Like, how representative has these Sunday Spinelessness posts been? The phylum is the highest level of classification within a taxonomic kingdom, animals placed in different phyla represent fundamentally different designs for life and in the order of 600 million years of independent evolution. In day to day life we probably only aware of a few phyla, vertebrates make up the bulk of Chordata, insects crustaceans and spiders are all arthopods, snails and clams are molluscs and earth worms are annelids. Depending on who you ask, and when you ask them, there are 36 animal phyla ( the confusion mainly caused by strange animals with almost no useful characters for taxonomists to look at). So, how may have been represented here:
Click above to see a larger version, note the x-axis is on a log-scale and number of species is number currently described
I knew I mainly wrote about arthropds, but I've only written about about 6 of the 36 animal phyla? It looks like I have a lot more work to do. Some of the phyla I've so far neglected are fascinating creatures;there are probably hundreds of thousands more nematode species that currently described and one of them is an important model organism in cell biology, echinoderms share some fundamental aspects of their development with vertebarates but end up being radically different (with five-fold symetry rather than our "down the middle" two fold symmetry), brachiapods look a lot like bivalve molluscs (clams and oysters and the like) and were once many times more common than their look-alikes but are few and far between now, tardigrades might just be the coolest animals on (or indeed off) earth. Even more excitingly for me, there are phyla in there I know almost nothing about. Apparently, Rhombozoa means "lozenge animal" and this phylum is restricted to parsitising the renal gland of squids and octopusses, and phoronids are worm-shaped but have a gut that loops back towards the mouth, and so on it goes.

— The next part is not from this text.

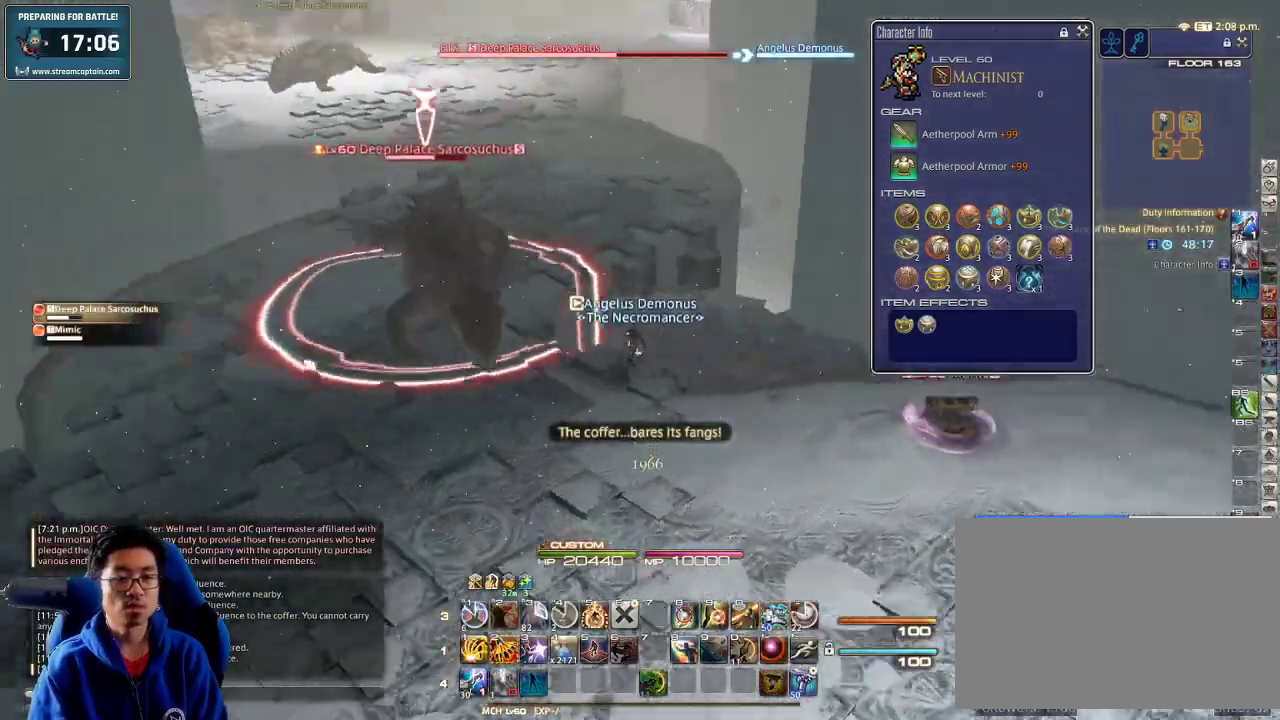
{"keys": ["w"], "events": [[100, "lbracket", "down"], [167, "w", "down"], [200, "lbracket", "up"], [200, "p", "up"], [233, "p", "down"], [433, "a", "up"], [433, "p", "up"]]}
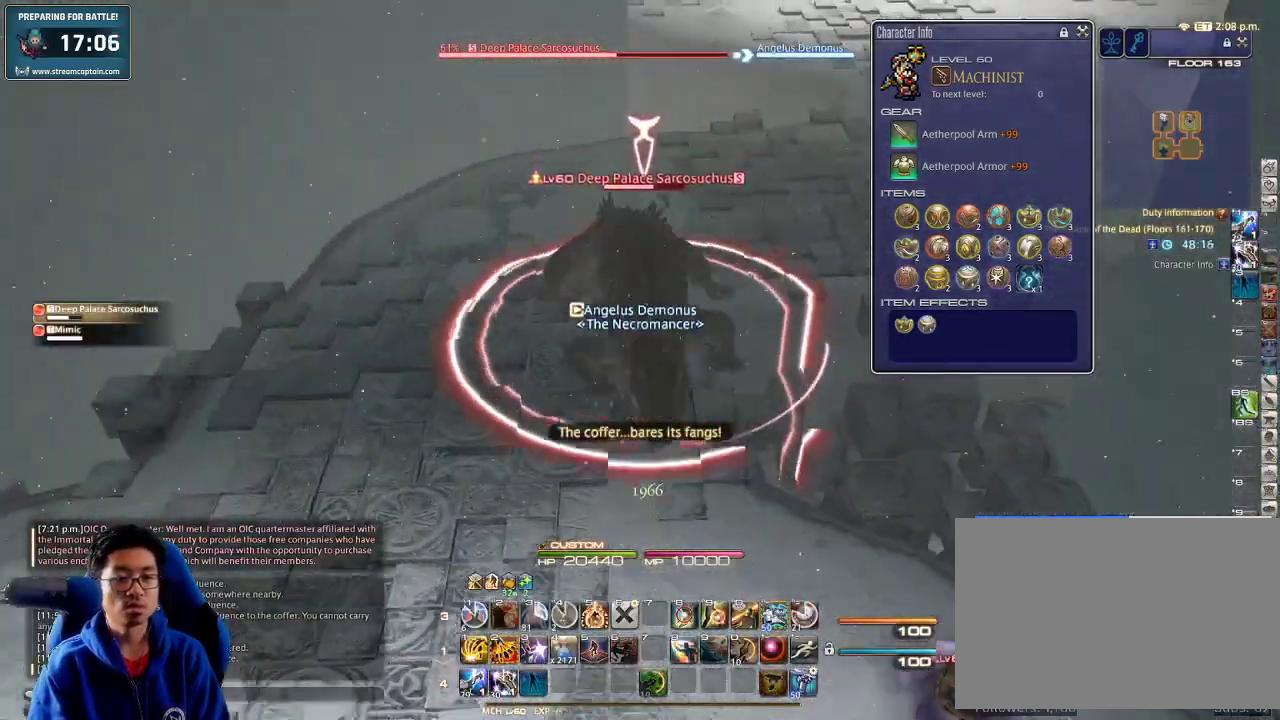
{"keys": ["w"], "events": [[300, "2", "down"], [400, "2", "up"], [400, "rbracket", "down"], [500, "rbracket", "up"]]}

Ok, so I haven't really touched on the true diversity of life without a backbone yet. What about the numbers, about three quarters of these posts have been about arthropods which represents the avaliability of photographic subjects in my bakcyard but must over-represent these creatures as a whole? I came up with an index to display how representative a phylum's post count is here. You should probably just skip to the graph which is pretty self-explanatory, but if you wanted to know the formula is
representation = log ( (speciesphylum / speciestotal) / (postsphylum / poststotal) )
And the graph:
So, arthropod species actually make up even more of the biological world than they do posts here (and just one post about peripatus is enough to make Onychophora the most overrepresented group of all). I also have to feel a little shame as a dilettante malacologist that I haven't spoken nearly enough about the molluscs thus far. There is another post on the way with those leaf veined slugs which should help tip the balance though.
Well that's about it. A quick look at the data tells me I'll have no trouble finding subjects for future Sunday Spinelessness posts and I can be a little less concerned about featuring so many arthropods!
There is such a thing as a bad winner you know...
Definately! I think there have only been two beetles, and one of them was from my trip to Canada. There are tonnes of beetles in New Zealand (about the same as elsewhere, ~40% of described species) but most of ones I see regularly are too small or too manic (staphylinids just never stat still!) for me to photograph even passingly well so they seldom feature.